Finding something to write about each day is harder than it sounds… which is only to be expected. But the power’s in the writing, and the trying…
Writing last night’s post brought back memories of NaNo, and last November. I talk a lot on this blog about creating with the tools we have to hand—whether that’s words or sacraments or flowers [link]. And in November, perhaps more than any other time for me, I had to create something new.
One year ago tonight, I was wedged against the cold window of the airplane with a purple notebook and a pen, starting a novel. Probably flying over the Dakotas, or someplace equally as empty; it was too dark to see the ground. I was flying home to Boise, after five months at my dream internship in Minneapolis. And I was terrified.
I was leaving for a good reason: I was ready to create a life in California, closer to the man who would become (was becoming?) my partner. That life wasn’t scary; it was exhilarating. But it was still a couple of months away. Logistically it made sense to stop over at my parents’ house in Boise for a couple of months first. Even though I felt it might have been easier just to fly right over.
Minnesota was easy by now; I knew my way around. By November I finally felt at home in the maze of skyways crisscrossing the city. I knew how to get from the bus stop to the office, from the coffee shop to the grocery store if need be, without ever setting foot on the sidewalk. I even felt ready for the legendary Minnesota winter. I did not feel ready for the familiar Idaho fall, for neighborhoods I knew too well where most of my friends had moved away. I did not feel ready for a life without structure.
And then I remembered my friends talking about NaNo. And I decided: I might not have figured out what to do with my life, but in the meantime I was going to write a novel.
I made up my mind to do this, of course, about a week before NaNo started. There are Wrimos who plot their stories out months in advance, I’ve learned; they know pretty much where they’re going to end up before they get there. I, on the other hand, barely knew where I was beginning, let alone what was going to happen from day to day. If you look back at that purple notebook, most of the early pages are full of bracketed sections in large scrawled capitals: WHAT THE HECK IS GOING ON HERE???
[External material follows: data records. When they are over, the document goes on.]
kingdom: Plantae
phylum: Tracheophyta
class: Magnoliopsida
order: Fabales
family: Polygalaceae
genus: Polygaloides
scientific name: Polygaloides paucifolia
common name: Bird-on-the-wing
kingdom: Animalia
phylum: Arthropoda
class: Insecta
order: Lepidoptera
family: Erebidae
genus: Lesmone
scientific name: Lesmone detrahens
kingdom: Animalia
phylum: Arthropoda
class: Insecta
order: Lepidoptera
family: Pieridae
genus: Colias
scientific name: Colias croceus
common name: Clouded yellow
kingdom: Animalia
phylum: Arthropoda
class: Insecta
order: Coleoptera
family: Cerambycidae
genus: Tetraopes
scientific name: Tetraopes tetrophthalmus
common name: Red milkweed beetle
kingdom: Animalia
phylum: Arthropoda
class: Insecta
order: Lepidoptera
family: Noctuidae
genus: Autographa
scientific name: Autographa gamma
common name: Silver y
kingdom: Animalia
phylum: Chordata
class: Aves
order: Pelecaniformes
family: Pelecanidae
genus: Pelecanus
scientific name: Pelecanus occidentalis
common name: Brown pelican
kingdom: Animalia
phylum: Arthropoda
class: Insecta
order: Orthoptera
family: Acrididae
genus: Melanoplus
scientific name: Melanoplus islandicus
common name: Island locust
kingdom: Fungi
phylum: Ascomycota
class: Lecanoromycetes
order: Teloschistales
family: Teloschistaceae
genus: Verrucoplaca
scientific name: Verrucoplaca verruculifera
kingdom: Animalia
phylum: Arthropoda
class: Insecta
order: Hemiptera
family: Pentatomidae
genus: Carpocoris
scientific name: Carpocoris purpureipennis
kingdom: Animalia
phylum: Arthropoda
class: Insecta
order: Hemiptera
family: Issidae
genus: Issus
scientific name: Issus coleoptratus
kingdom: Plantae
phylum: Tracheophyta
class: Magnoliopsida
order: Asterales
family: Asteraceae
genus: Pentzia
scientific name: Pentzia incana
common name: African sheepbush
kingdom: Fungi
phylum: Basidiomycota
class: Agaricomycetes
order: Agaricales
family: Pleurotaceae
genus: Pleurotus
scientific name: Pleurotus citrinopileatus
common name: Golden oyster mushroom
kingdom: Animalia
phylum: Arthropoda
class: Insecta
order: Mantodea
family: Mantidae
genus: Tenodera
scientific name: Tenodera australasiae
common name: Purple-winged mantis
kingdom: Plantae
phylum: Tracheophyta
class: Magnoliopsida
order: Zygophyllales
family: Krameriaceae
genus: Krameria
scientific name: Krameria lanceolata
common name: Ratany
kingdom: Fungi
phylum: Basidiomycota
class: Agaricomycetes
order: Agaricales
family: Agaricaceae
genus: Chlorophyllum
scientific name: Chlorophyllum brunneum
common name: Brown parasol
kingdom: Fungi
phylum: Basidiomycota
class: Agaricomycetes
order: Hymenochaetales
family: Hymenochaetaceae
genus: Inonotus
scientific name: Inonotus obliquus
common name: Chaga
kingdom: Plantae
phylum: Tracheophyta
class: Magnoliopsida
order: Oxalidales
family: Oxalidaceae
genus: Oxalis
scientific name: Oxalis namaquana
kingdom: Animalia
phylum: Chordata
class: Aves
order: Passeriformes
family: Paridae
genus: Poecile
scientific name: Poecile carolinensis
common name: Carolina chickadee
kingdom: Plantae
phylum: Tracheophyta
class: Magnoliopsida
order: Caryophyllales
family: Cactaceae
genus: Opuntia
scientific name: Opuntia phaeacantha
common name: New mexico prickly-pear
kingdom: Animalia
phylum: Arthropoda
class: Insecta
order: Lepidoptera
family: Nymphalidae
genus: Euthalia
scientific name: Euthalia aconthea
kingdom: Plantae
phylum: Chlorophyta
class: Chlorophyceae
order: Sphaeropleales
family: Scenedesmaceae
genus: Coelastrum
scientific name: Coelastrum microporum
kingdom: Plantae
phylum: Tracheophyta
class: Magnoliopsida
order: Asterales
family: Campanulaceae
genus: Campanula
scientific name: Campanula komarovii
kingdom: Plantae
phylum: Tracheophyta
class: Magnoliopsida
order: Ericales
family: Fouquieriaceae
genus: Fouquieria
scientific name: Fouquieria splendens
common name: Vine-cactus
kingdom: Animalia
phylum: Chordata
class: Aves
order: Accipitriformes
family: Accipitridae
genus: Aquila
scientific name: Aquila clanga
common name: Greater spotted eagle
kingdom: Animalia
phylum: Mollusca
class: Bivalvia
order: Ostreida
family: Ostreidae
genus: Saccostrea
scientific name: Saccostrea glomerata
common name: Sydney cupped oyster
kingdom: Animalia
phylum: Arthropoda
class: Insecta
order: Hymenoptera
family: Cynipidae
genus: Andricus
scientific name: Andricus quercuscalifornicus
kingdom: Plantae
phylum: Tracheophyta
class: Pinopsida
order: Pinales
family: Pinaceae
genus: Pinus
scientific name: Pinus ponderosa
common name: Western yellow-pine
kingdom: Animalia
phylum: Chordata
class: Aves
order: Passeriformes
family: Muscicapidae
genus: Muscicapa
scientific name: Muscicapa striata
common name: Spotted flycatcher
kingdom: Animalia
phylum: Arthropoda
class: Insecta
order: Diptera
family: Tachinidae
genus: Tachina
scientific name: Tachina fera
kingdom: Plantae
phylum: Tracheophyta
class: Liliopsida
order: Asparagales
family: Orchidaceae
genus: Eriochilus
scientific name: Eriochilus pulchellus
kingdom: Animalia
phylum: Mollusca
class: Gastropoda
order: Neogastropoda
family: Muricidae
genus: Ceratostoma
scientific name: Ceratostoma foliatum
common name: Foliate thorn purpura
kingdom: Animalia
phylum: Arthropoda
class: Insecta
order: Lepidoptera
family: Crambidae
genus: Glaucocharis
But I kept writing. A couple thousand words a day. Mostly written well after midnight when I was too tired to do anything but splatter indiscriminate words on the page—but still the novel kept growing longer.
And another crazy thing happened, as I wrote: I met people. Many of them were other writers, people crazy enough to bring their laptops to Old Chicago on a Friday night. Others were old acquaintances willing to sit in the Flying M coffee shop and drink pot after pot of tea with me as I scribbled—who slowly became good friends. I introduced and re-introduced myself not as “student” or “editor” but as “novelist,” and if it got me a few weird looks, it also always started a conversation. I hung on to that.
And on November 30, “novelist” became a title I could claim in earnest: I hit my goal with words to spare! Sure, my characters hadn’t finished their ragtag quests, but they also hadn’t disappeared. I’d finished the book, I was one month closer to California, and by sheer grace I had a life that made sense again.
This life in California, this life I love more than anything— with Drew’s help, I’ve had to create it from scratch. There’s not a school or internship script here either; there’s not a ready-made way for making friends like the student life committees used to work so hard to give us. I’m glad I didn’t fly over Boise, that I had the chance to write my cheesy messy novel. Because when I got here, I knew that unscripted life is possible.
Speaking of the novel: When I shut the notebook in the end of November, my characters had ended up in an enchanted city with tunnels of glass that hovered in the sky. Didn’t see that coming. But when they/we got there, it seemed familiar.